Arquivo da categoria: Licença premio não usufruída é indenizada em juízo

Julgamento a respeito da licença prêmio indenizável

Processo Digital nº: 1004323-40.2014.8.26.0099, Classe – Assunto Procedimento Ordinário – Servidores Inativos Requerente:LUIZ BENEDITO ROBERTO TORICELLI Requerido: FAZENDA PUBLICA DO ESTADO DE SÃO PAULO Juiz(a) de Direito: Dr(a). Carlos Eduardo Gomes dos Santos Vistos, etc.

LUIZ BENEDITO ROBERTO TORICELLI ajuizou ação ordinária de cobrança em face da FAZENDA DO ESTADO DE SÃO PAULO, alegando ser delegado de polícia aposentado desde 2009 com a aquisição do direito de 180 dias de licença prêmio. Como não pode gozar desde benefício na atividade, pede a indenização dele em pecúnia. Citada, a ré contestou a ação, alegando a prescrição e

a não obediência da legislação para o recebimento em pecúnia da licença prêmio, o que acarreta a improcedência da ação. Também questionou os valores apresentados pelo autor.

Houve réplica. Após a intimação para especificação de provas, as partes requereram o julgamento antecipado da lide.

É o relatório, decido. Faço o julgamento antecipado nos termos do artigo 330, I, do Código de Processo Civil. A ação é parcialmente procedente.

Afasto a alegação de prescrição porque em ações contra a Fazenda o prazo é de cinco anos e o autor ingressou com o presente feito antes dos cinco anos contados da aposentadoria.

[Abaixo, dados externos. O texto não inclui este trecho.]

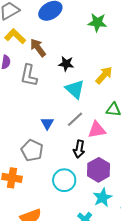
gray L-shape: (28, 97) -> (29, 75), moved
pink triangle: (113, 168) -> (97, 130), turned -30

E este prazo deve ser contado da aposentadoria porque neste momento surgiu o direito para o autor de requerer a indenização da licença prêmio, pois o gozo era impossível.

O direito do autor à licença prêmio e a falta de gozo dela ficaram incontroversos nos autos, o que autoriza a análise da indenização. Impedir o gozo da licença prêmio e a indenização dela em pecúnia significa o descumprimento injustificado da lei e a supressão de um direito, pois não há a fruição dele, nem o pagamento em dinheiro.

A legislação trazida pela ré faz referência aos requisitos para o gozo ou indenização da licença prêmio para os servidores em atividade e mesmo o não requerimento para gozo não extingue o direito, pois há o prazo prescricional a ser observado contra a Fazenda, o que transforma a referida falta em mera irregularidade.

Posto isso e pelo mais que dos autos consta, JULGO PROCEDENTE a presente ação, condenando a ré a indenizar o autor em pecúnia os dias de licença prêmio não gozados, cujo valor será apurado em liquidação de sentença, observando-se para a correção monetária o decidido pelo STF nas ADIs 4357 e 4425. Devido à sucumbência menor do autor, arcará a ré com o reembolso das custas e despesas processuais.